ODDALENIE
świat nachylony w błękit
szelest
w takim wsłuchiwaniu w pamięć
i ptak zabłądzi
miłości odejdź markotne dziecko
w dymach i łuną chodzisz
pogłaskać po twarzy zielonym milczeniem?
ale miłości i miłość nie da rady
jesteśmy zamotani w zabiegach niższych od
pogoni
aż chorują przedmioty zbędne
czy da się zrozumieć że stało się inne
wydając nie i jest nami
bo wtedy wiesz co tracisz
to chwila która w słowie pragnie
wybaczenia
wyrosła z cierpienia rozpoznana naga
odłożona na czas chmury burzy zbiera
to nieobecność jak preludium
z którego ukradziono nuty
a w ognisku serca mruczący wulkan
światło tylko na smyczy trzyma
bo echo wchłania nawet kamień
a droga więdnie
i smak cierpki w ustach
Łódź,29.12.2008 ula2ula
Komentarze (11)
Tekst jest trudny. wypuszczasz ''nitki'' we wszystkie
strony. ale taki styl zmusza czytelnika do
zaangażowania. Pojechałaś!
Niezależnie od genezy wiersza, użyte w nim środki
stylistyczne, język i sposób wyciągania na scenę i
prezentowania emocji, mają swój unikatowy charakter i
są na wysokim poziomie. Pozdrawiam.
Dziękuję kayon za komentarz do wiersza który jest
inspiracją zjawisk w życiu nie koniecznie moim a
przyjaciele dobrze moi się mają a wiersz nie jest moim
pamiętnikiem Dziękuje tez za życzenia noworoczne
odwzajemniam życząc dużo radości i szczęścia
Gdy "w ognisku serca mruczący wulkan" a usta mają smak
cierpki to miłość się objawia dziewczyno w: mruczeniu,
cieple i smaku.
No cóż-jak zwykle cudownie i do tego romantycznie-
powiem dwa słowa-uczta duchowa-pozdrawiam!
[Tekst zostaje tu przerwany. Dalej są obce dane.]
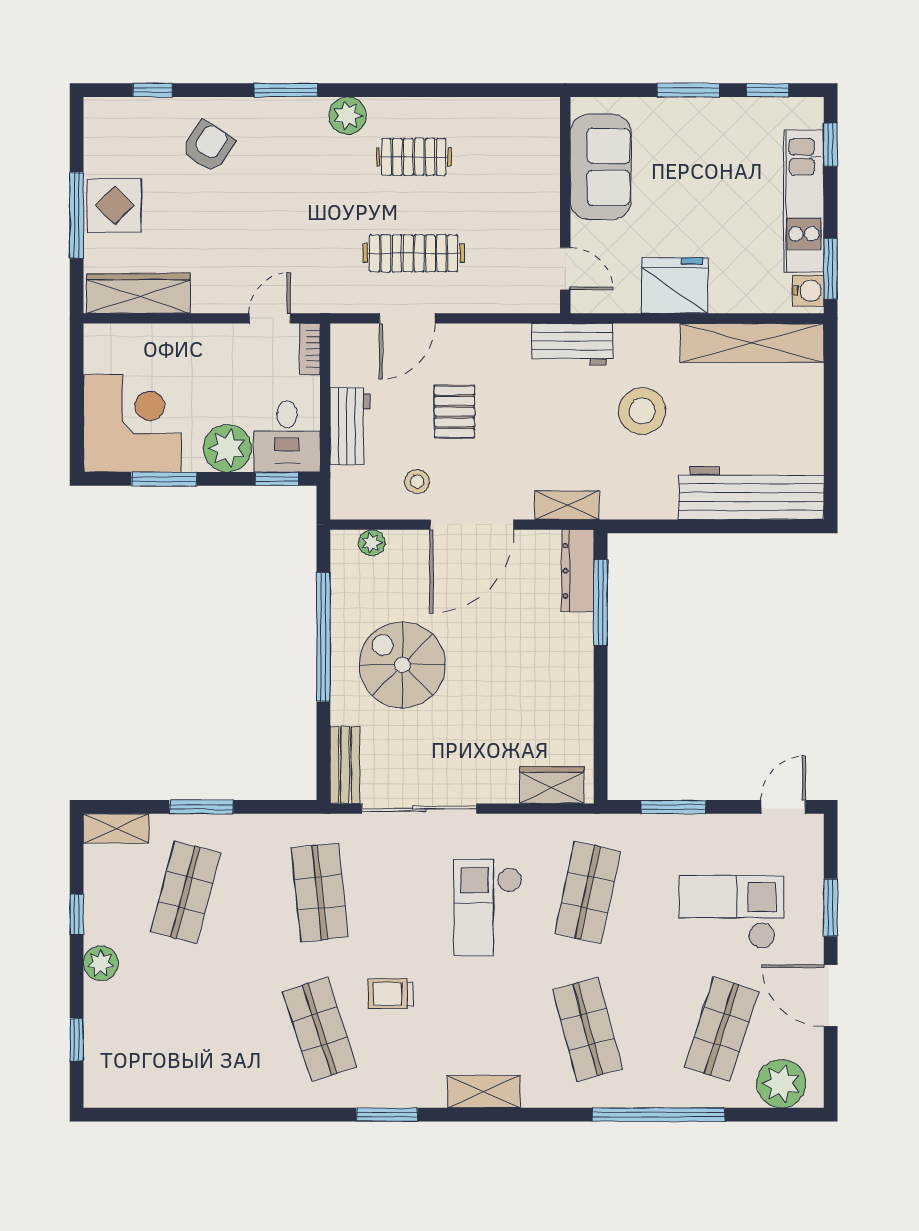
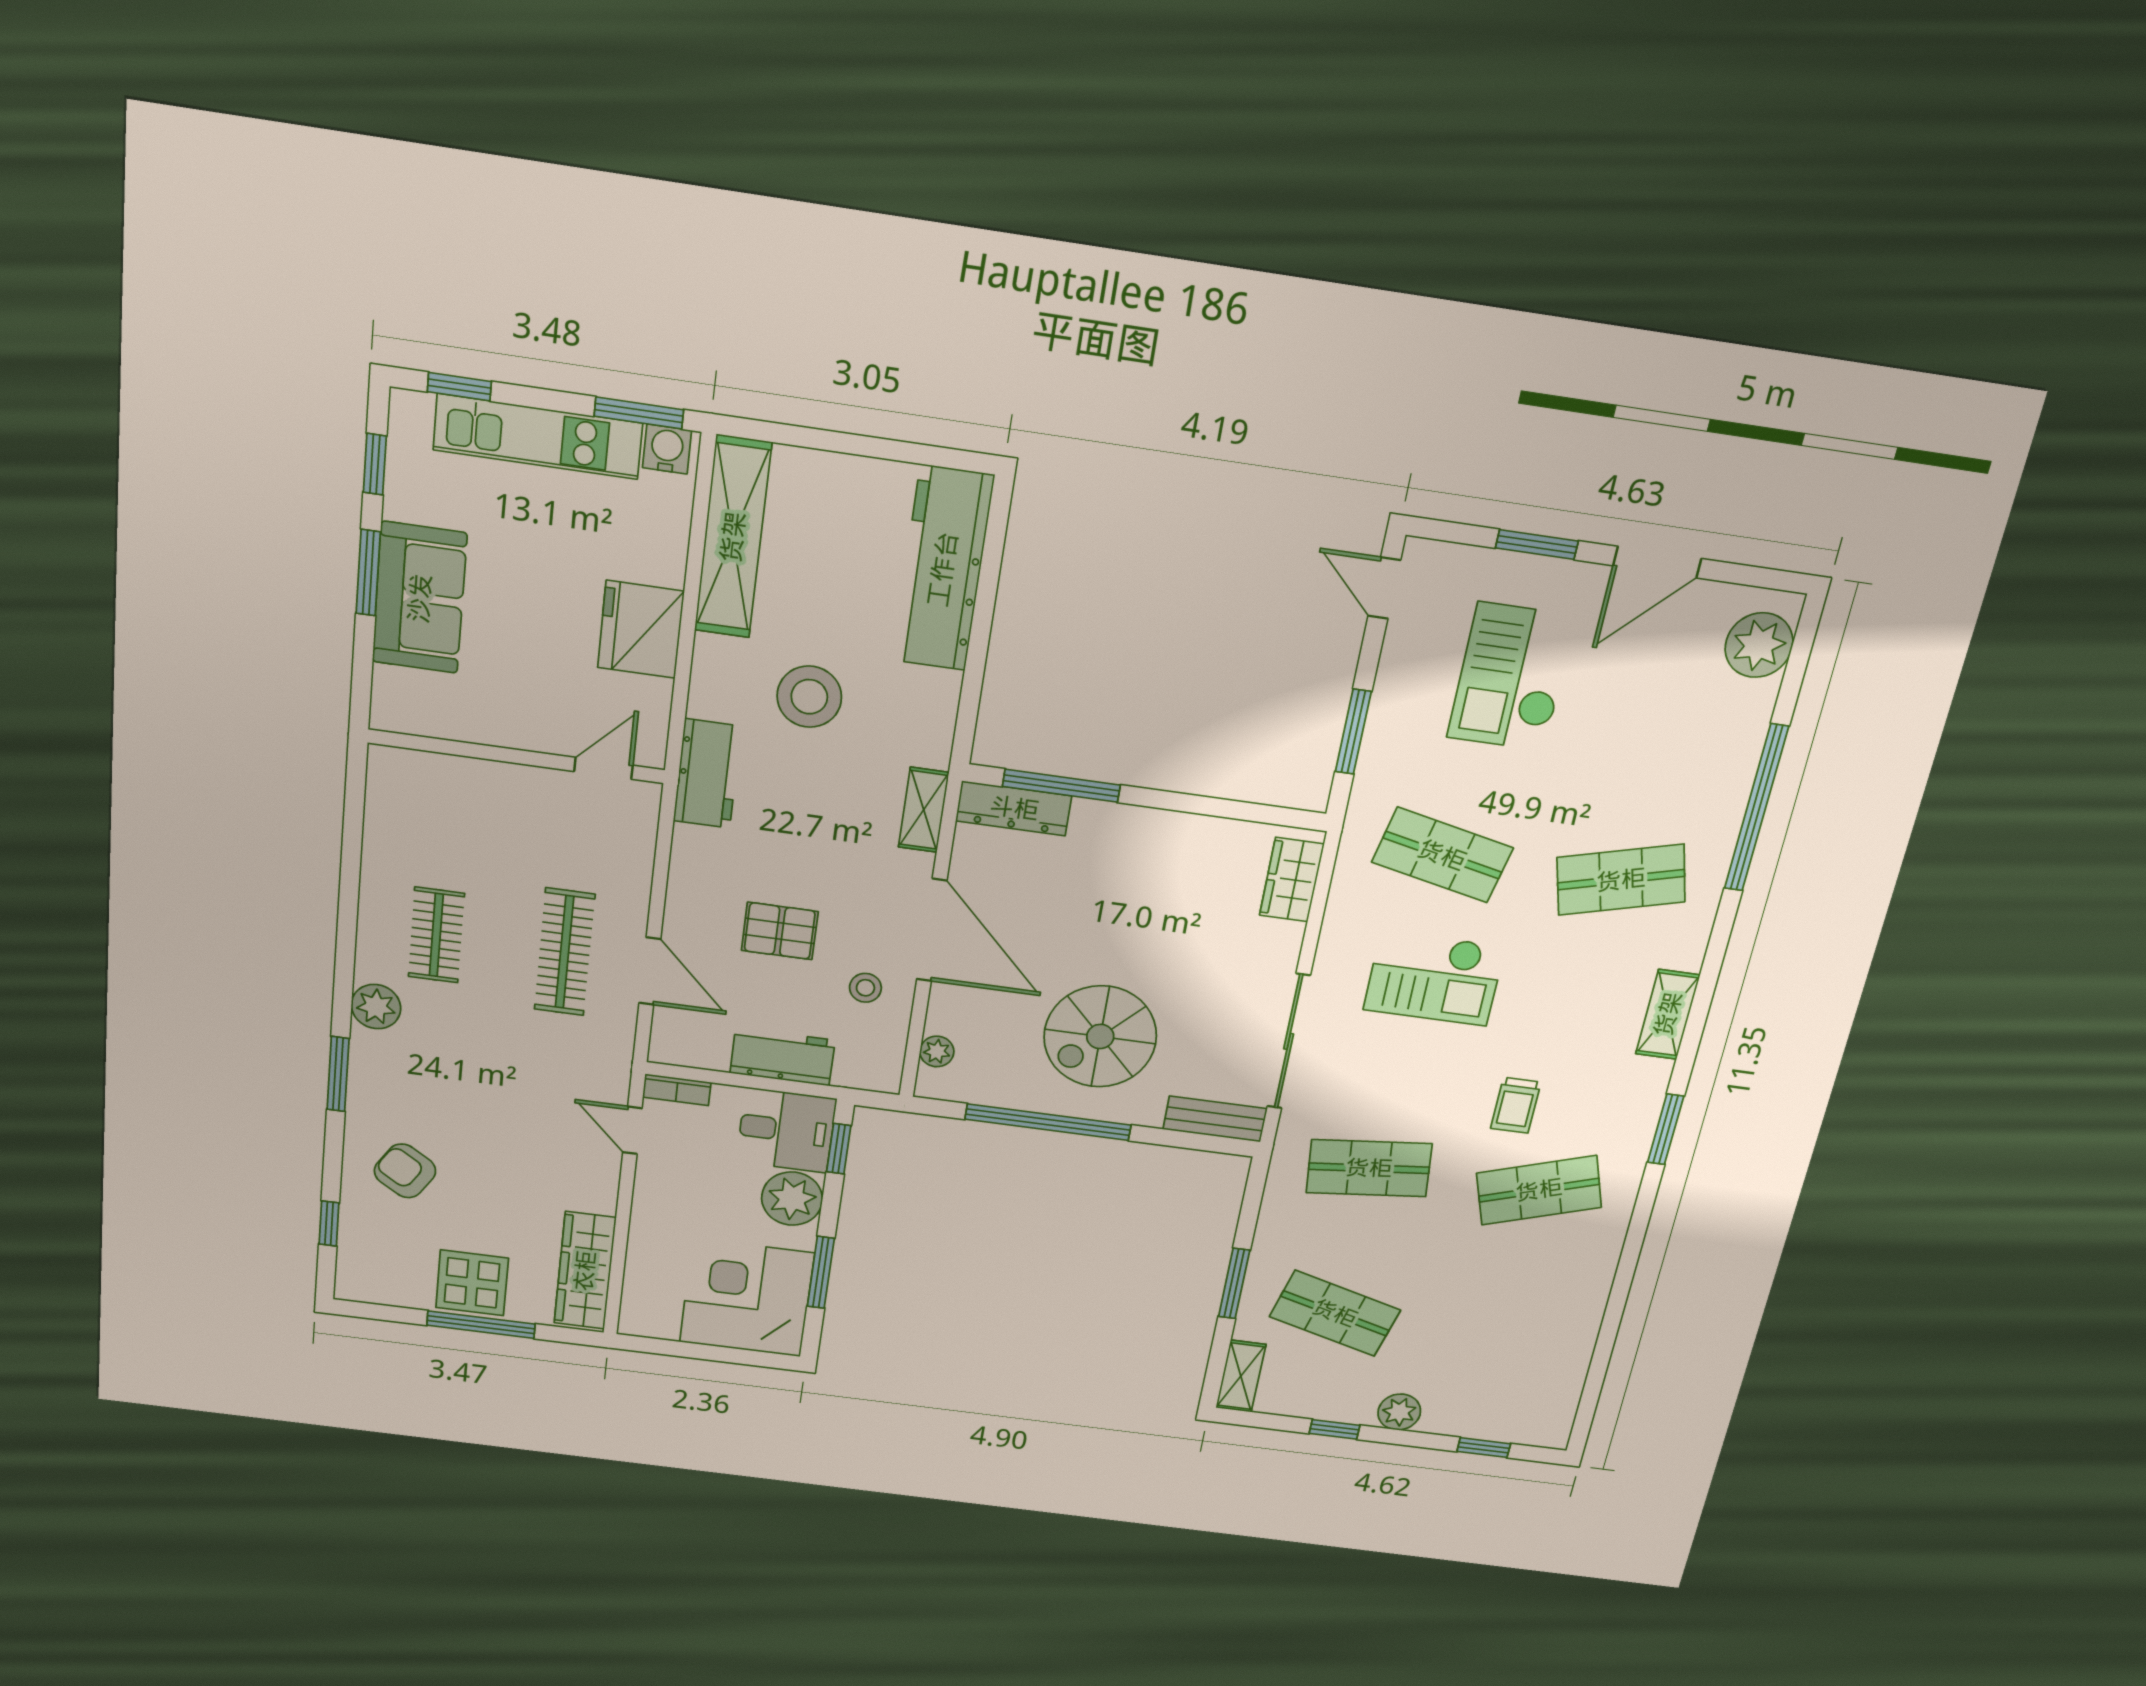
sofa: (601, 167) -> (420, 598), moved, turned 90
shop shelf: (722, 1029) -> (1665, 712), removed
Świat cię nie cieszy życie uwiera pewnie już nawet
nie masz przyjaciela zieleń się kreci w trojakim
zaprzągu a ty samotnie w nim w wielkim pędzie i
nie wiadomo nigdy co będzie pozdrawiam uśmiechu w
nowym roku i nie smakuj wszystkiego bo naprawdę
możne jest zbyt cierpkie
Nie wiem co mam napisać, piękne metafory, wiersz
bardzo ciekawy...;) pozdrawiam i dziękuję...;)
słowa, słowa , słowa, masz taki duży zasób słów i
ładnie nimi żonglujesz już pięćset któryś raz - robi
to wrażenie Uleczko.
"..pogłaskać ... zielonym milczeniem ...preludium z
którego ukradziono nuty... echo wchłania nawet
kamień..." oddalanie cisza naznaczone, wystrzegajmy
sie ciszy braku gestów bo ".. droga więdnie... smak
cierpki w ustach.."
Znowu Twoj wiersz ma tyle roznych podtekstow, ze bede
wracal do niego jeszcze kilka razy. Bardzo podoba mi
sie "mruczacy wulkan w sercu" - piekne okreslenie.